[WORK ITEM]
Copy the items below word for word, starting with the line that contains "True or false: the" and continuing through the end of the items. Leave the pictures out of your copy.

***** RECORDS FOR THE EXERCISE

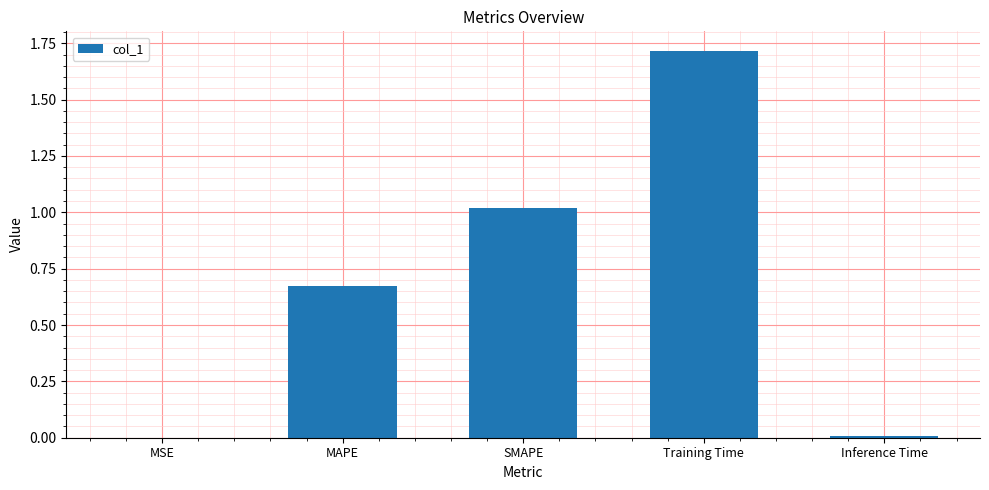

Is it true that the value at MAPE is 0.1?

False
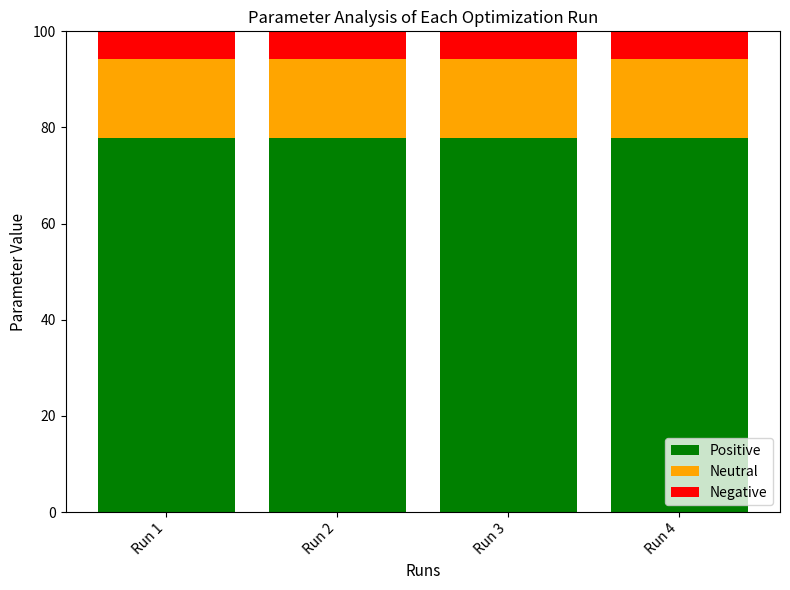

Reading left to right, what are the values for Positive?

Run 1=77.8	Run 2=77.8	Run 3=77.8	Run 4=77.8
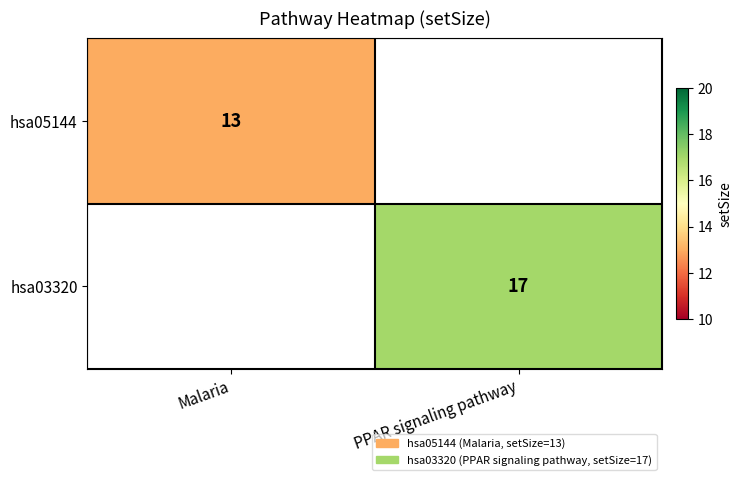

Which label corresponds to the largest value in the chart?

PPAR signaling pathway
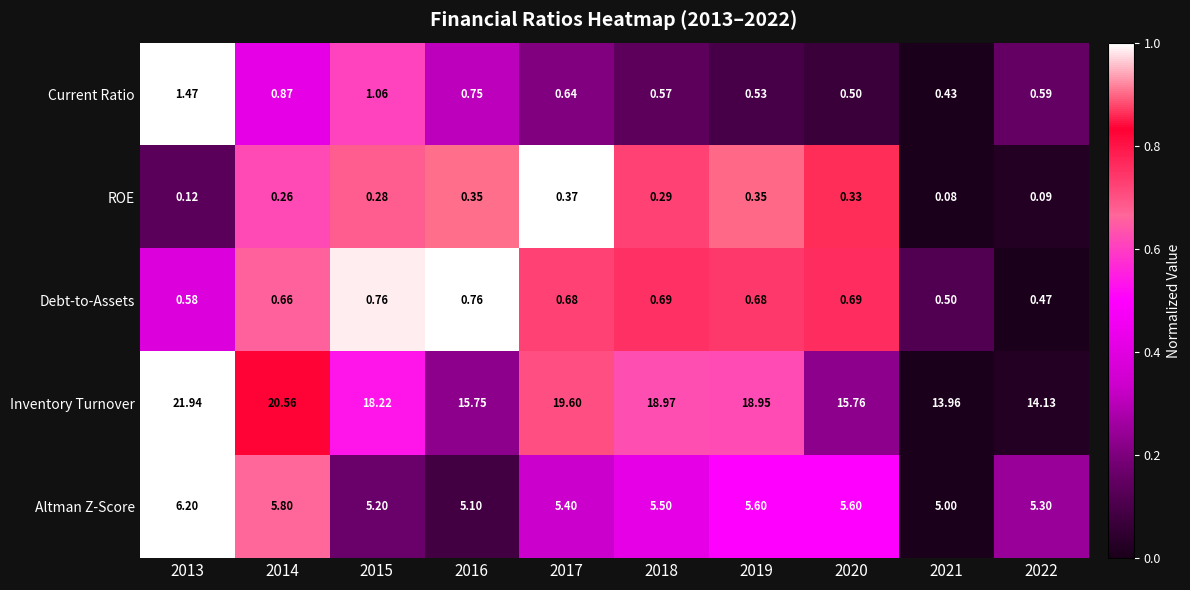

Which series has the largest total across all categories?

Inventory Turnover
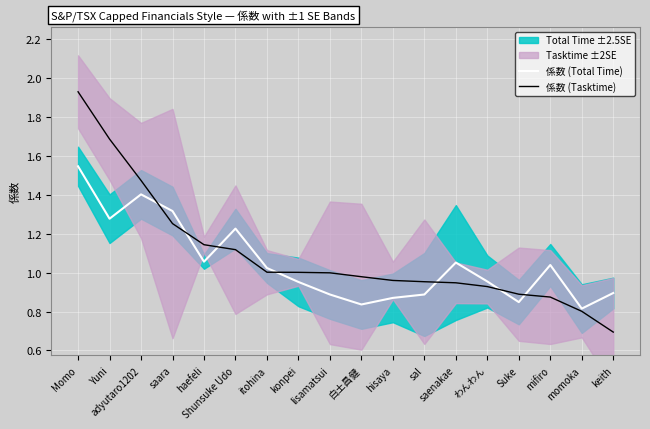

Which label corresponds to the smallest value in the chart?

keith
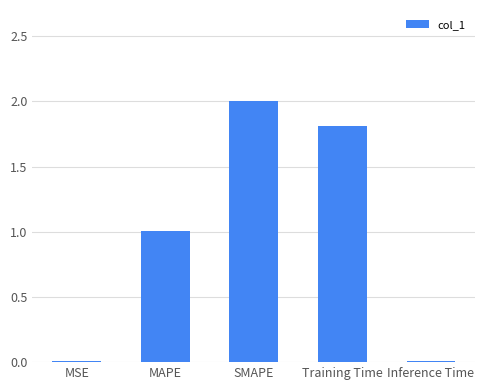

Are the bars grouped side by side (vs. stacked)?

No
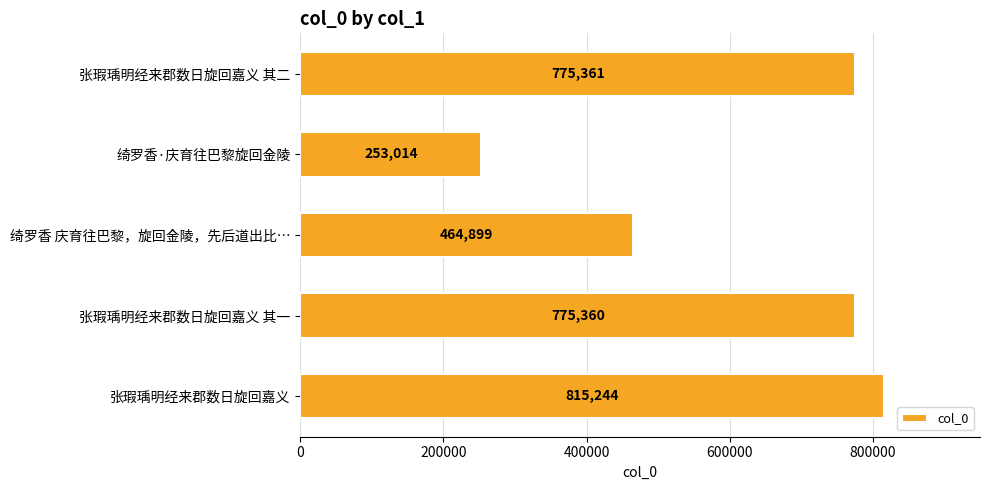

True or false: the data shows 771449 at 绮罗香 庆育往巴黎，旋回金陵，先后道出比….

False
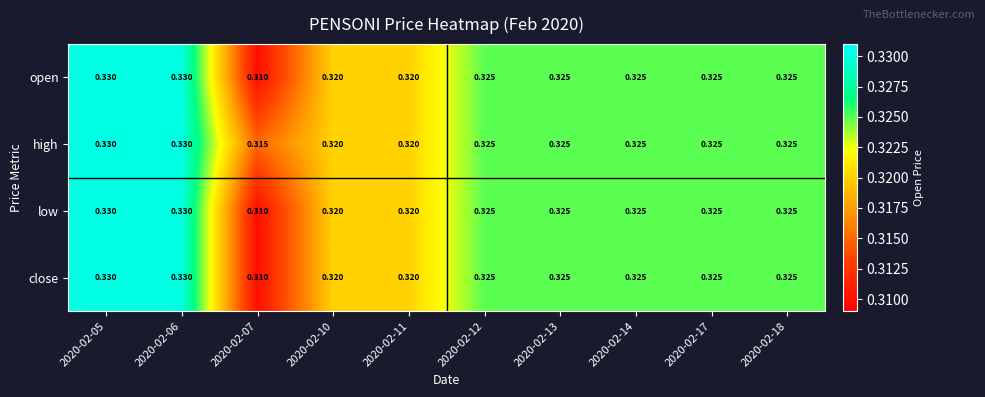

Is the value of open at 2020-02-18 greater than the value of close at 2020-02-06?

No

**********

[RESPONSE BOX]
True or false: the data shows 771449 at 绮罗香 庆育往巴黎，旋回金陵，先后道出比….

False

Is the value of open at 2020-02-18 greater than the value of close at 2020-02-06?

No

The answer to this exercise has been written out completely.